Reproduce the listing word for word, from its first line through the line containing "stress or confusion.", with both ends included.

**SOURCE RECORDS:**
• • • • • • •

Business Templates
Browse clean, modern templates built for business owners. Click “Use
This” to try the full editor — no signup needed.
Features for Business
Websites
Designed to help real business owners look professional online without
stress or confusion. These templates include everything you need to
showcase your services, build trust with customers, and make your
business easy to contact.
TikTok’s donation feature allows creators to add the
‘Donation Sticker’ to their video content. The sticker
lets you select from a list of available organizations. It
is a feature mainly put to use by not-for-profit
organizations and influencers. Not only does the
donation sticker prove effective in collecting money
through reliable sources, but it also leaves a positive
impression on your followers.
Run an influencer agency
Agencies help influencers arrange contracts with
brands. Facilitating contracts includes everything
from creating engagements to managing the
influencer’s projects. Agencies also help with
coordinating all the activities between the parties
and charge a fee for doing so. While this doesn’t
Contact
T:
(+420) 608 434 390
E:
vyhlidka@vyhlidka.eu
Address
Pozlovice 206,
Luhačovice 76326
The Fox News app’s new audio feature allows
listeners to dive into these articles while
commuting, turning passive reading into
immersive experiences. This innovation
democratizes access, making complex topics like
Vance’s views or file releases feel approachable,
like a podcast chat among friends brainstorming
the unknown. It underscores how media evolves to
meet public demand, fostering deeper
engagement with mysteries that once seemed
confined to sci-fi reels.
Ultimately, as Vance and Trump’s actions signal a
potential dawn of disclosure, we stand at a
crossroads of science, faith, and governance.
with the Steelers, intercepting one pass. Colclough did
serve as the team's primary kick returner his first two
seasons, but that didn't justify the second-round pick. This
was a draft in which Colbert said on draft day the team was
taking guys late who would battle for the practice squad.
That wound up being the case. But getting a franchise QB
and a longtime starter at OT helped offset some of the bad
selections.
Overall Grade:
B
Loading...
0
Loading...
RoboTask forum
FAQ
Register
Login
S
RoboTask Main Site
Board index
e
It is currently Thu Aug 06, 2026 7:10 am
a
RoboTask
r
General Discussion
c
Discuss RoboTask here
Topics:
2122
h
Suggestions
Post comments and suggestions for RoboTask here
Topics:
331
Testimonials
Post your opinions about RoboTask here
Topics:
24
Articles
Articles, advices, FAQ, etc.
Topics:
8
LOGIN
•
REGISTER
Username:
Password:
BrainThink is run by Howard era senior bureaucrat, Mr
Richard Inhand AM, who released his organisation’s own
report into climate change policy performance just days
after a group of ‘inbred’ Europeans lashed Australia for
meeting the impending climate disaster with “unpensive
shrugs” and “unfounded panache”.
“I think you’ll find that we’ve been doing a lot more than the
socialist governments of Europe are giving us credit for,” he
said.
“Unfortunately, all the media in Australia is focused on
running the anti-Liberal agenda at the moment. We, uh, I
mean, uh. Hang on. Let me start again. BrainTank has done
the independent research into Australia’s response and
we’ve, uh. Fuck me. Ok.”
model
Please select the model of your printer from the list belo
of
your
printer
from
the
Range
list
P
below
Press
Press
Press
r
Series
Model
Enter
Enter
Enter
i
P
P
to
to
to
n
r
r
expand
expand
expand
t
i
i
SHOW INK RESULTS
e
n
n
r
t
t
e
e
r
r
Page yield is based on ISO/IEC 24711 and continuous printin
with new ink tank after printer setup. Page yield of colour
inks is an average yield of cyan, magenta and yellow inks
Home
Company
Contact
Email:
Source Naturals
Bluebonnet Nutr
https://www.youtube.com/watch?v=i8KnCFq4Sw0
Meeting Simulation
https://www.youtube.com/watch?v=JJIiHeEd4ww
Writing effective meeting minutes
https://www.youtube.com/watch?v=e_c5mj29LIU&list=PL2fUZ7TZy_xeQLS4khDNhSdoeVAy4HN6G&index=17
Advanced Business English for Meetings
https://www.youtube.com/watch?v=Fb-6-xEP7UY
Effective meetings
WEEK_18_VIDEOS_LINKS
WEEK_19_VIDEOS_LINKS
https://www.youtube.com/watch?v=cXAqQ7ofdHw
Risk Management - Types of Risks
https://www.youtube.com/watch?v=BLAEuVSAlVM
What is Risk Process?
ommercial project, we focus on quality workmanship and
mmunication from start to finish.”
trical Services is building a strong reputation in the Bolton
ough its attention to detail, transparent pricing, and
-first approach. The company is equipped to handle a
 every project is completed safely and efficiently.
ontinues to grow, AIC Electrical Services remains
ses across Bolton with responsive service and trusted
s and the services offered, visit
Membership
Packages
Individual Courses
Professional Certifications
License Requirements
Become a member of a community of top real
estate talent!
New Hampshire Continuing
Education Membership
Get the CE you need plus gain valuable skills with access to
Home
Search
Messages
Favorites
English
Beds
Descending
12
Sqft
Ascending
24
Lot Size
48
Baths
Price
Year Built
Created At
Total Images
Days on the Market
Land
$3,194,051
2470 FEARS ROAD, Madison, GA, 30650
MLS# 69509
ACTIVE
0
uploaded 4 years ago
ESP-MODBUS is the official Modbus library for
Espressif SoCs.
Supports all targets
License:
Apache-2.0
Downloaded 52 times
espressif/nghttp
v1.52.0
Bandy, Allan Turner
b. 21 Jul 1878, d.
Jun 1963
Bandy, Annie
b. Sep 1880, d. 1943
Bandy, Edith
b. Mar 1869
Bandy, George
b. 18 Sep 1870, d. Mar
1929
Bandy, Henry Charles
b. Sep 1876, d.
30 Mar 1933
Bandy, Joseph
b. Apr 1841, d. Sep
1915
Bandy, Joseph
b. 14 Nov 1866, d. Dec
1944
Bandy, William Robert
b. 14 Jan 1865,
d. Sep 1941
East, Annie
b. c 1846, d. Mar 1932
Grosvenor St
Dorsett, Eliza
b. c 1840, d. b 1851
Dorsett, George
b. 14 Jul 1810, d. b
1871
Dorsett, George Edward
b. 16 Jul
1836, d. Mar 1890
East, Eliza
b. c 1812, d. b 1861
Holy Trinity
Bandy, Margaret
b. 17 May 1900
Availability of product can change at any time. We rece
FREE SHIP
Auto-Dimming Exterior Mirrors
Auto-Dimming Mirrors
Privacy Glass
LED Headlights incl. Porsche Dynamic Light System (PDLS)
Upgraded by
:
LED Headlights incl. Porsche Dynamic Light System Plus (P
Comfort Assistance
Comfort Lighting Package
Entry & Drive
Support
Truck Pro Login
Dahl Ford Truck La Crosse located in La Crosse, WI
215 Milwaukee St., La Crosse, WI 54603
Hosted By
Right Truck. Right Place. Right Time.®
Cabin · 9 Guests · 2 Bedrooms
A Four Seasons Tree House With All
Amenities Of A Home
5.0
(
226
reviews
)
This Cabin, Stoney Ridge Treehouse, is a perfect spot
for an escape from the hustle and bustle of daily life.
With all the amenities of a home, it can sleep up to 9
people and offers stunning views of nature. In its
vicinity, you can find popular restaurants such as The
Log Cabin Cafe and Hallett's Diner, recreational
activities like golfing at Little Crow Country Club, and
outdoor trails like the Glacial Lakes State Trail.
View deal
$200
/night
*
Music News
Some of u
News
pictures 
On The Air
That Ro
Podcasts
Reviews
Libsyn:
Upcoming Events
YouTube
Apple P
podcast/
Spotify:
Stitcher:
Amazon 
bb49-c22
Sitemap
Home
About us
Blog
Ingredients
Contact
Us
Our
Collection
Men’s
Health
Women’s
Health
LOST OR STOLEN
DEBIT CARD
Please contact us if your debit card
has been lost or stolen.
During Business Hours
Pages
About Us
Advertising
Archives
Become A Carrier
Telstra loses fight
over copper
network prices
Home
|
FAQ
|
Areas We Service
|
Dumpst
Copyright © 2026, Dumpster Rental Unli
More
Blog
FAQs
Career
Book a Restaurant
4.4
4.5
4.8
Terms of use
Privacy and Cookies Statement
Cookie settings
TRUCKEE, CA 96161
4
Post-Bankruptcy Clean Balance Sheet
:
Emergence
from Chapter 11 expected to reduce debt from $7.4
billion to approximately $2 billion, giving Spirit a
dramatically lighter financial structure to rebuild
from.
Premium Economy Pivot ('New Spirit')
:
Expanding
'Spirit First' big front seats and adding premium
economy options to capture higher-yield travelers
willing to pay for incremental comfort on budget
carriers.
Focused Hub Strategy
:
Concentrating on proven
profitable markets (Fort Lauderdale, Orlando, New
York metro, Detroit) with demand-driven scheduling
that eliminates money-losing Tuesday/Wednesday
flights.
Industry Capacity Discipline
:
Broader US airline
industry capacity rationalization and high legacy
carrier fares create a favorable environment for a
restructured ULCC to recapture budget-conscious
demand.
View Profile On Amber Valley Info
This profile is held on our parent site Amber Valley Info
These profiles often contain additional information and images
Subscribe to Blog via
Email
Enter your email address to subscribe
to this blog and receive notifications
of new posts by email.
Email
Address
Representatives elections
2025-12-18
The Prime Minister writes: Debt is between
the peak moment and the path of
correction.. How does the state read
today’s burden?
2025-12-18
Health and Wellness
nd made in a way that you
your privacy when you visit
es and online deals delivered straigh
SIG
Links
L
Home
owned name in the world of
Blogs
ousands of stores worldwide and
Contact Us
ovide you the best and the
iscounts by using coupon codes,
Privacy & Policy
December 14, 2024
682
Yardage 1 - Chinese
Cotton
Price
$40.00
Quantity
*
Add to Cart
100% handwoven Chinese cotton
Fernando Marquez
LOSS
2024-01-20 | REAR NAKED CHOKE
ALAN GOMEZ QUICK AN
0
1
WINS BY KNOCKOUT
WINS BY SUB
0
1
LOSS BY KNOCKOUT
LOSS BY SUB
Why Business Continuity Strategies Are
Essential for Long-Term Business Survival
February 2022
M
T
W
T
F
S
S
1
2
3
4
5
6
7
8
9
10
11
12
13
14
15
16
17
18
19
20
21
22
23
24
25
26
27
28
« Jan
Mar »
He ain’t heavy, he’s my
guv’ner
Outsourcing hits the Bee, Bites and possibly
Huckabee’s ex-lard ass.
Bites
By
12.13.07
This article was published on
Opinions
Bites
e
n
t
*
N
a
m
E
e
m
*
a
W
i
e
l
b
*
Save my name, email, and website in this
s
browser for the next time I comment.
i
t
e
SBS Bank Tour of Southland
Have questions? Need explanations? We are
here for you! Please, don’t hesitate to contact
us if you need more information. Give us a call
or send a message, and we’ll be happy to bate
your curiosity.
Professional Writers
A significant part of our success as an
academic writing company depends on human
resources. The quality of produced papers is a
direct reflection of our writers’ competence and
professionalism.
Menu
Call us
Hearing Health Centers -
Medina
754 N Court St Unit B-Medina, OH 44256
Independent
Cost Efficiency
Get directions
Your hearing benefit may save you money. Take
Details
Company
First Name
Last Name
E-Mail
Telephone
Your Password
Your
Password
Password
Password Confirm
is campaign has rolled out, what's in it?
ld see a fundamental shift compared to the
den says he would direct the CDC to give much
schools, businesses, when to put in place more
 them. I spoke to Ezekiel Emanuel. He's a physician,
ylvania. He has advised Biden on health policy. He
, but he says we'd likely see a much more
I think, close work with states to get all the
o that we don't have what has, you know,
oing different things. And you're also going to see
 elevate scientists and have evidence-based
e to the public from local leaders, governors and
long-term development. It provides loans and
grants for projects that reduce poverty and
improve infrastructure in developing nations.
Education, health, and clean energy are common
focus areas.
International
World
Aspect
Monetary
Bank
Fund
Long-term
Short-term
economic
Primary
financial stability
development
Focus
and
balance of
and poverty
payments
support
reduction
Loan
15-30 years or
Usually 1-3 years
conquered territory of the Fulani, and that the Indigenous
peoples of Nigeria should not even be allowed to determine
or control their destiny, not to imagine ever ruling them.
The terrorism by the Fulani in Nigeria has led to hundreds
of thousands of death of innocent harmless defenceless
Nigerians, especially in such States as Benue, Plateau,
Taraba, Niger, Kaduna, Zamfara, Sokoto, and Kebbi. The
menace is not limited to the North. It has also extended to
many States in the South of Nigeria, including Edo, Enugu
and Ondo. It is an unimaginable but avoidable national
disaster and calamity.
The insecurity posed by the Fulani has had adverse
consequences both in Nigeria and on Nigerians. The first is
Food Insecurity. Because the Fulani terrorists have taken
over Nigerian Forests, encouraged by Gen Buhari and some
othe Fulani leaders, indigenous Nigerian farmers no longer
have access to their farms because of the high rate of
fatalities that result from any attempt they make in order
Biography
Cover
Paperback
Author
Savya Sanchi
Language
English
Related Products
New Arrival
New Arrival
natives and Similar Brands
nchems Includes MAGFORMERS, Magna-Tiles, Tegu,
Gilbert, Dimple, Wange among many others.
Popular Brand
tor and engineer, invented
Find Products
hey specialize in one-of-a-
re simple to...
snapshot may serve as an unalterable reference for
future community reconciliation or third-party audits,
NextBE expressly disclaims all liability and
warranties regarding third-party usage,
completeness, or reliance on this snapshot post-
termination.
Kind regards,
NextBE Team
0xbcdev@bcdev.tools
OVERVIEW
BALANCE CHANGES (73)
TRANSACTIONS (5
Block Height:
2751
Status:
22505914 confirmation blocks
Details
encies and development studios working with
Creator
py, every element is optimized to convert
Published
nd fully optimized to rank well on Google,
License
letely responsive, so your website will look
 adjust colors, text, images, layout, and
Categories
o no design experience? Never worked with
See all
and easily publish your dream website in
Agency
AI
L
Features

• • • • • • •

**RESPONSE BOX:**
Business Templates
Browse clean, modern templates built for business owners. Click “Use
This” to try the full editor — no signup needed.
Features for Business
Websites
Designed to help real business owners look professional online without
stress or confusion. These templates include everything you need to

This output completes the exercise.